# What the exercise asks:
Please copy out each line of the listing that contains the word "above".

** Given records follows **

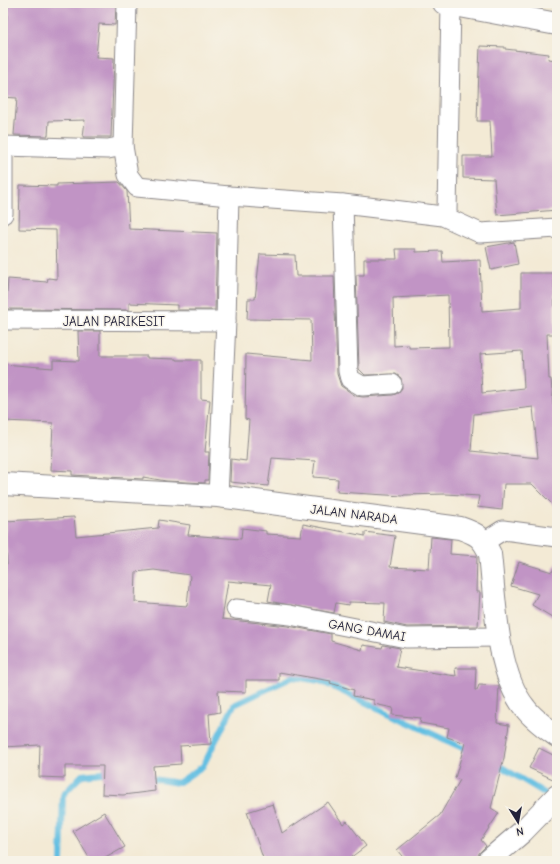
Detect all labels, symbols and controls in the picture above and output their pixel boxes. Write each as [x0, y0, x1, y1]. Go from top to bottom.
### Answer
street label: JALAN PARIKESIT [63, 314, 165, 329]
street label: JALAN NARADA [310, 501, 399, 527]
street label: GANG DAMAI [327, 616, 407, 644]
north arrow [498, 802, 538, 842]
text: N [515, 824, 525, 838]

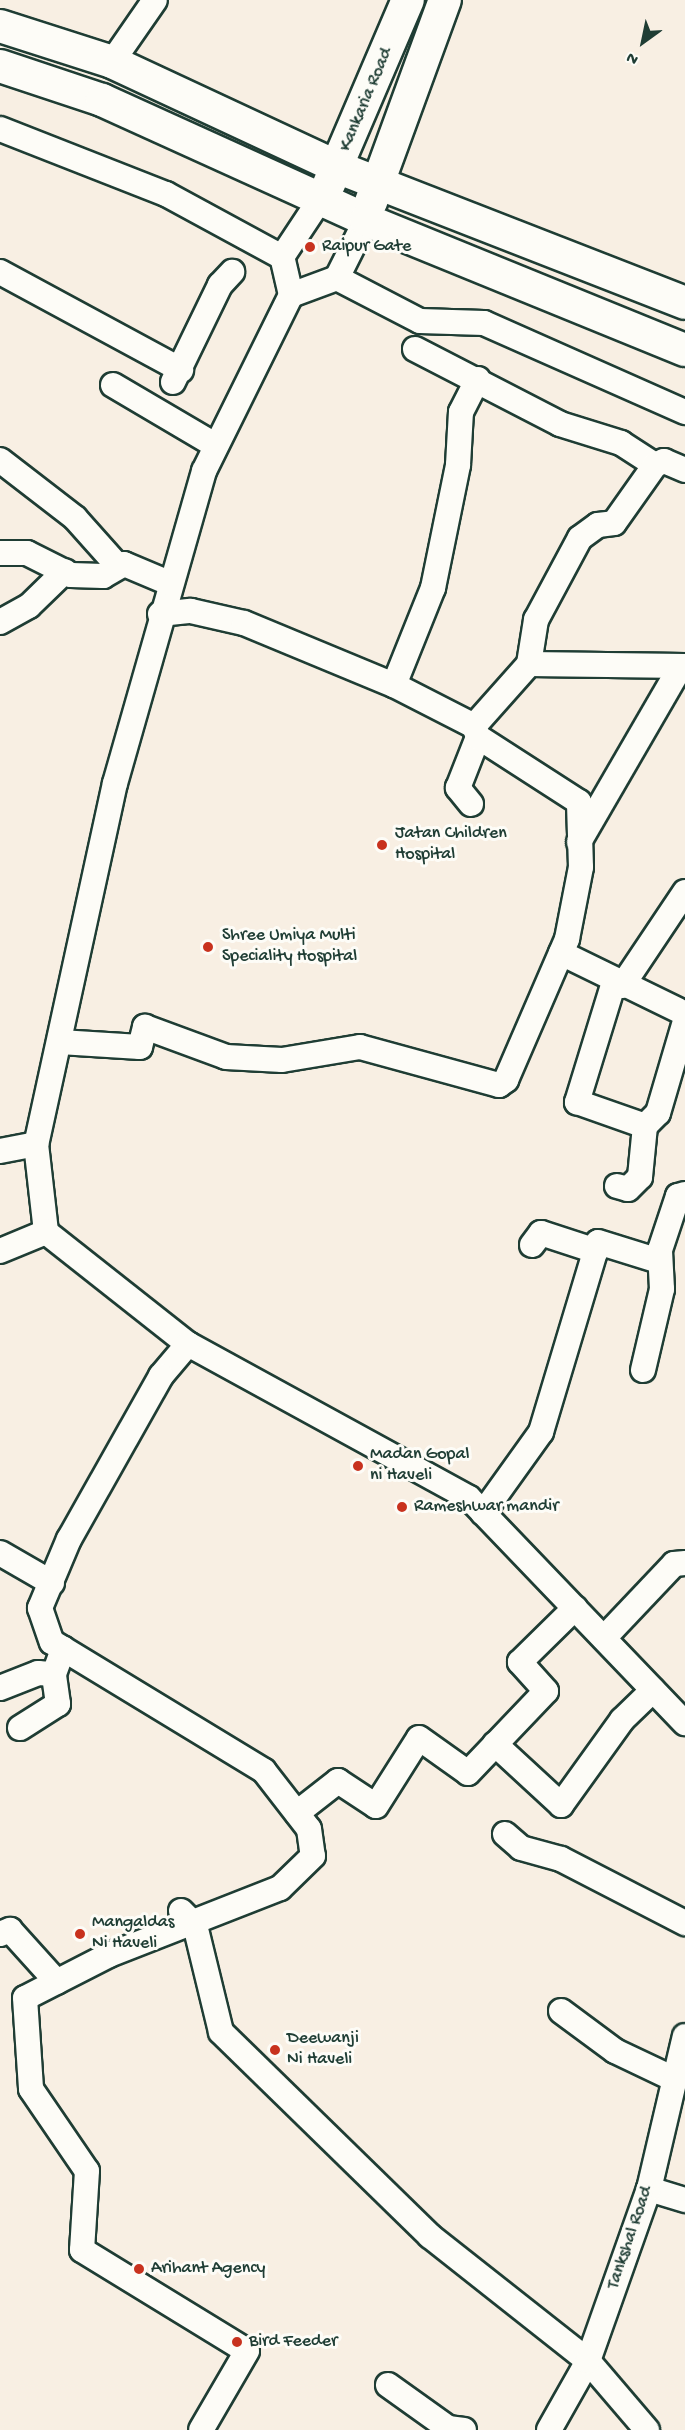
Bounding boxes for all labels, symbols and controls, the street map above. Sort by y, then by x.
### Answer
north arrow [613,12,673,72]
street label: Kankaria Road [336,45,398,155]
text: N [623,47,642,68]
place label: Raipur Gate [322,236,411,258]
marker: Raipur Gate [303,240,317,254]
place label: Jatan Children Hospital [395,824,507,866]
marker: Jatan Children Hospital [373,836,391,854]
place label: Shree Umiya Multi Speciality Hospital [222,926,357,968]
marker: Shree Umiya Multi Speciality Hospital [199,938,217,956]
place label: Madan Gopal ni Haveli [370,1445,469,1488]
marker: Madan Gopal ni Haveli [351,1459,365,1473]
place label: Rameshwar mandir [414,1496,559,1518]
marker: Rameshwar mandir [395,1500,409,1514]
place label: Mangaldas Ni Haveli [92,1913,174,1956]
marker: Mangaldas Ni Haveli [73,1927,87,1941]
place label: Deewanji Ni Haveli [287,2029,359,2072]
marker: Deewanji Ni Haveli [268,2043,282,2057]
street label: Tankshal Road [603,2184,659,2292]
place label: Arihant Agency [151,2258,265,2280]
marker: Arihant Agency [132,2262,146,2276]
place label: Bird Feeder [249,2331,337,2353]
marker: Bird Feeder [230,2335,244,2349]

** End of Given records **

# Completed task:
Detect all labels, symbols and controls in the picture above and output their pixel boxes. Write each as [x0, y0, x1, y1]. Go from top to bottom.
Bounding boxes for all labels, symbols and controls, the street map above. Sort by y, then by x.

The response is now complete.